§ TASK STATEMENT
Output range, inclusive: from the line containing "thumb tip: (74, 155)" to the line containing "ring dip: (101, 83)". Restate those lines from the data below word for word and only those.

______________________________

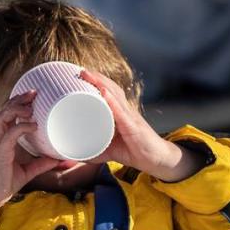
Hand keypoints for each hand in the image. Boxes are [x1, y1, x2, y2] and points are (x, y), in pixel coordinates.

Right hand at [0, 91, 61, 225]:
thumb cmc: (4, 181)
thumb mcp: (27, 171)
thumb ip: (40, 164)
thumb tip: (57, 160)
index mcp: (3, 137)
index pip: (8, 113)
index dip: (18, 102)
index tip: (33, 95)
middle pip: (3, 109)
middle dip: (17, 99)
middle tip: (33, 93)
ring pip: (1, 117)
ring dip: (16, 108)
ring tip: (30, 107)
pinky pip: (9, 134)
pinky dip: (21, 127)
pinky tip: (32, 125)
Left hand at [79, 70, 203, 181]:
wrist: (155, 159)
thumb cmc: (133, 150)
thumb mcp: (109, 151)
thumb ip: (93, 151)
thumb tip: (74, 155)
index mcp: (119, 112)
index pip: (107, 92)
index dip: (95, 82)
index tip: (79, 74)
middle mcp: (125, 110)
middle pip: (109, 88)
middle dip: (96, 77)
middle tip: (80, 70)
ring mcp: (130, 117)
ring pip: (114, 96)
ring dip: (101, 83)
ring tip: (88, 74)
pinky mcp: (133, 127)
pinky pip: (121, 112)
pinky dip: (112, 101)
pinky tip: (104, 92)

______________________________

§ ANSWER SPACE
thumb tip: (74, 155)
index mcp: (119, 112)
index pip: (107, 92)
index dip: (95, 82)
index tip: (79, 74)
middle mcp: (125, 110)
middle pip: (109, 88)
middle dip: (96, 77)
middle tip: (80, 70)
ring mcp: (130, 117)
ring pip: (114, 96)
ring dip: (101, 83)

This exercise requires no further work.